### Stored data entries
————————

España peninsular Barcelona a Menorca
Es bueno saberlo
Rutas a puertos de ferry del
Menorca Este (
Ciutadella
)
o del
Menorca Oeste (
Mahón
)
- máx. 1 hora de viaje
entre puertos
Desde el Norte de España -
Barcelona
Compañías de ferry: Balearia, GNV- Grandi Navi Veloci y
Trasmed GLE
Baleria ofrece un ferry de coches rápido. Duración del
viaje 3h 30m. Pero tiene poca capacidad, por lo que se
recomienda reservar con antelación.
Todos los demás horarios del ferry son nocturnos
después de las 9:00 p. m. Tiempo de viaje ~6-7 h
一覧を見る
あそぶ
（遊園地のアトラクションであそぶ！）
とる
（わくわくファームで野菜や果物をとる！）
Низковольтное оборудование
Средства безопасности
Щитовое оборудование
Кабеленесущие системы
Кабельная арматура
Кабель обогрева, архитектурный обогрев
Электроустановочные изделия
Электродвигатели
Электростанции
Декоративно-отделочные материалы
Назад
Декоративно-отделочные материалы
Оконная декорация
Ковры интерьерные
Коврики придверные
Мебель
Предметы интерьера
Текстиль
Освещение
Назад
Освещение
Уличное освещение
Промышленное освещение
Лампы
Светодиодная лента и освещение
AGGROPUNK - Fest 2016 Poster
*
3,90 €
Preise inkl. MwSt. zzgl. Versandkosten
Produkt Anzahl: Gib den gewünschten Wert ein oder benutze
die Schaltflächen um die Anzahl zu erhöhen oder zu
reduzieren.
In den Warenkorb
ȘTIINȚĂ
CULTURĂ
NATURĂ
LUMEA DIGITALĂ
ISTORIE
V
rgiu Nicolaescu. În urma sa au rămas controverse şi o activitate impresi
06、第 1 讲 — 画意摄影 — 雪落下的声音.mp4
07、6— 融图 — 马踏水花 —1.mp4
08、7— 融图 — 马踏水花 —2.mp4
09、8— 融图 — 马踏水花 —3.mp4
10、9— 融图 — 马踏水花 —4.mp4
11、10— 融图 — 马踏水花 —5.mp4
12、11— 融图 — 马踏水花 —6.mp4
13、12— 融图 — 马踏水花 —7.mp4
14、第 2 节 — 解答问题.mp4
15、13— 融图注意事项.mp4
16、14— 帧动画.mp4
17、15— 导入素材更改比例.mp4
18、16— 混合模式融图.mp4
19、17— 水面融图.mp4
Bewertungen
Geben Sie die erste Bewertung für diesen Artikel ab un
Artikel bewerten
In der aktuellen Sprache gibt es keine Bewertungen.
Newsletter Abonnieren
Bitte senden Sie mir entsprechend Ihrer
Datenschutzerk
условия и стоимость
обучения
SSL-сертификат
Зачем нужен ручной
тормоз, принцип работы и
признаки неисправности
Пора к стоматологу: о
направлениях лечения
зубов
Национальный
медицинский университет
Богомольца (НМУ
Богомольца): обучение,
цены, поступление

————————

### What the task requires
Transcribe, line for line and unchanged, the part of the records that opens with their very first line and closes with the line containing "rgiu Nicolaescu. În". Include both of those lines.

### Worked solution
España peninsular Barcelona a Menorca
Es bueno saberlo
Rutas a puertos de ferry del
Menorca Este (
Ciutadella
)
o del
Menorca Oeste (
Mahón
)
- máx. 1 hora de viaje
entre puertos
Desde el Norte de España -
Barcelona
Compañías de ferry: Balearia, GNV- Grandi Navi Veloci y
Trasmed GLE
Baleria ofrece un ferry de coches rápido. Duración del
viaje 3h 30m. Pero tiene poca capacidad, por lo que se
recomienda reservar con antelación.
Todos los demás horarios del ferry son nocturnos
después de las 9:00 p. m. Tiempo de viaje ~6-7 h
一覧を見る
あそぶ
（遊園地のアトラクションであそぶ！）
とる
（わくわくファームで野菜や果物をとる！）
Низковольтное оборудование
Средства безопасности
Щитовое оборудование
Кабеленесущие системы
Кабельная арматура
Кабель обогрева, архитектурный обогрев
Электроустановочные изделия
Электродвигатели
Электростанции
Декоративно-отделочные материалы
Назад
Декоративно-отделочные материалы
Оконная декорация
Ковры интерьерные
Коврики придверные
Мебель
Предметы интерьера
Текстиль
Освещение
Назад
Освещение
Уличное освещение
Промышленное освещение
Лампы
Светодиодная лента и освещение
AGGROPUNK - Fest 2016 Poster
*
3,90 €
Preise inkl. MwSt. zzgl. Versandkosten
Produkt Anzahl: Gib den gewünschten Wert ein oder benutze
die Schaltflächen um die Anzahl zu erhöhen oder zu
reduzieren.
In den Warenkorb
ȘTIINȚĂ
CULTURĂ
NATURĂ
LUMEA DIGITALĂ
ISTORIE
V
rgiu Nicolaescu. În urma sa au rămas controverse şi o activitate impresi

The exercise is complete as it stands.